The Tzion Yerushalayim, however, reads the the give and take of the sugya as debating how to understand the pasuk of "lo yuchal levaker". R' Chagai understood the pasuk to mean what it says: one cannot transfer assets; i.e. it is impossible to do. To which R' Elazar replied that "lo yuchal" does not mean it is impossible, but rather it means (as Rashi in P' Re'eh and the Ramban understood) that if done incorrectly there is a prohibition of making such a transfer.


  1. Anonymous1:11 PM

    A quick reading of your post, suggests that the *rights* or special considerations afforded to "first borns" are based on the proverbial "federal rules of first born rights and procedure", rules that are not based on feelings or open to emotional re-interpretation/a more favorable re-formating.

    Transferring *any rights* based on fatherly feelings, as in loving a different kid better for whatever reason... would be prohibited in the technical sense because I don't think playing favorites and or feelings are part of this particular prohibition equation, at least according to your post.

    How and why there are specific "rights" for kids that are born first is a different argument,and research project.... similar to arguments about kohanim leviim ....

    jaded topaz

  2. Anonymous1:14 PM

    I guess the question is what precisely was the original definition for "first- born rights".
    Did it always involve assets ?
    Did Yitzchak give Eisev his assets ?

  3. Anonymous1:16 PM

    One last point and I'll shut up, did Yitzchak even have assets ?
    I guess I should locate the original written documented contract on the transfer of "bechor" assets between Yaakov and Eisav ;-)

    jaded topaz

  4. Anonymous7:02 PM

    Does anyone reading this thread have a copy of and or know where I can locate a copy of the original contract used for the transfer of first-born rights-assets between the biblical yaakov and eisav.

    jaded topaz

  5. Ah, the pleasures of anonymity and the internet...so little to say, and so much time to say it....

  6. Anonymous8:18 PM

    Rabbi Barzilai the Great and Sarcastic Sage

    What precisely do you believe is the original source for "first-born" rights and the transferring of said rights ?
    Is there an earlier source that yaakov and eisav ?
    wouldn't the original source be the place to be looking when attempting to understand, the original historical context for first born rights and who transferred what ?

    jaded topaz

  7. I'm sorry, Jaded Topaz, I'm not a congregational 'Rabbi', and my Semichas do not say that I have to be kind to people who are not covered by "rei'acha."

    I don't know what you are looking for.

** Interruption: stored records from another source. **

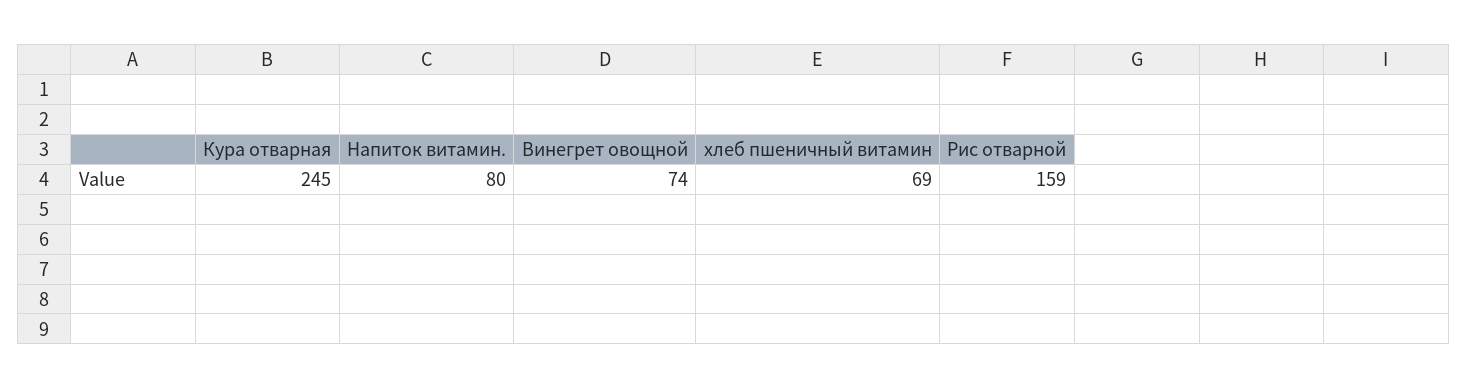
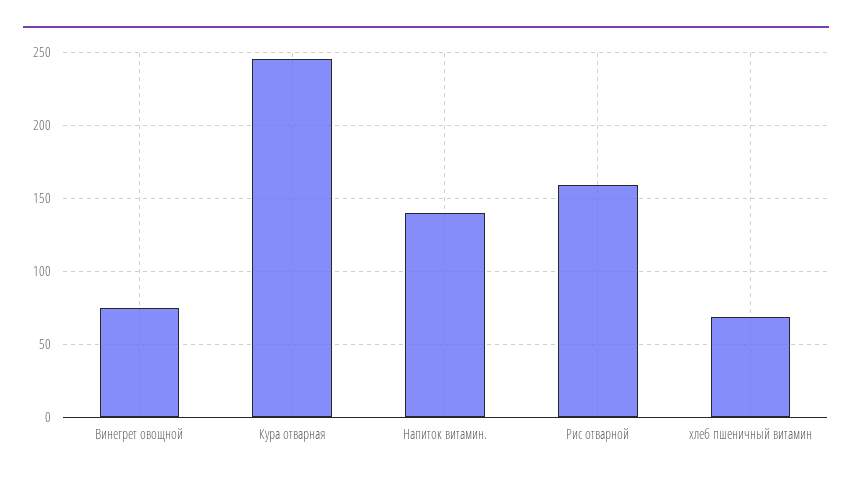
  {
    "Кура отварная": 245,
-   "Напиток витамин.": 80,
+   "Напиток витамин.": 140,
    "Винегрет овощной": 74,
    "хлеб пшеничный витамин": 69,
    "Рис отварной": 159
  }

Do you not know the source for the law of Bechor? Do you think historical context affects interpretation of biblical law? Or are you asking how the transaction between Yakov and Eisav was legally binding? If your answer to either #1 or #2 is yes, then your lexicon is so different from mine that communication is hopeless. If your answers to both #1 or #2 are no, and you're asking about #3, then we can talk.

  8. Anonymous10:43 PM

    Your Honor,

    I'm asking about #3.
    As for your "rei'acha." loophole, didn't one of Yisro's name, Reul, have a friend theme, or was it two of them.
    This suggests that you might have to update your definition of what "friend" is actually referring to and or the precise and definitive definition for "rei'acha." ;-)

    jaded topaz

  9. Regarding #3:

    The Ba'al Haturim has two pirushim on the Chumash; the famous Ba'al Haturim and the Pirush Hatur. In the latter, he says that it was Eisav's trivialization of the mantle of primary heir to Yitzchak's heritage that enabled the transfer. His derision of the title nullified his hereditary rights of primogeniture, leaving a level playing field upon which those rights belonged to the one who more deserved them. Under those circumstances, Yaakov was naturally granted the mantle of Yitzchak's heritage. And Eisav got the ocean of petroleum.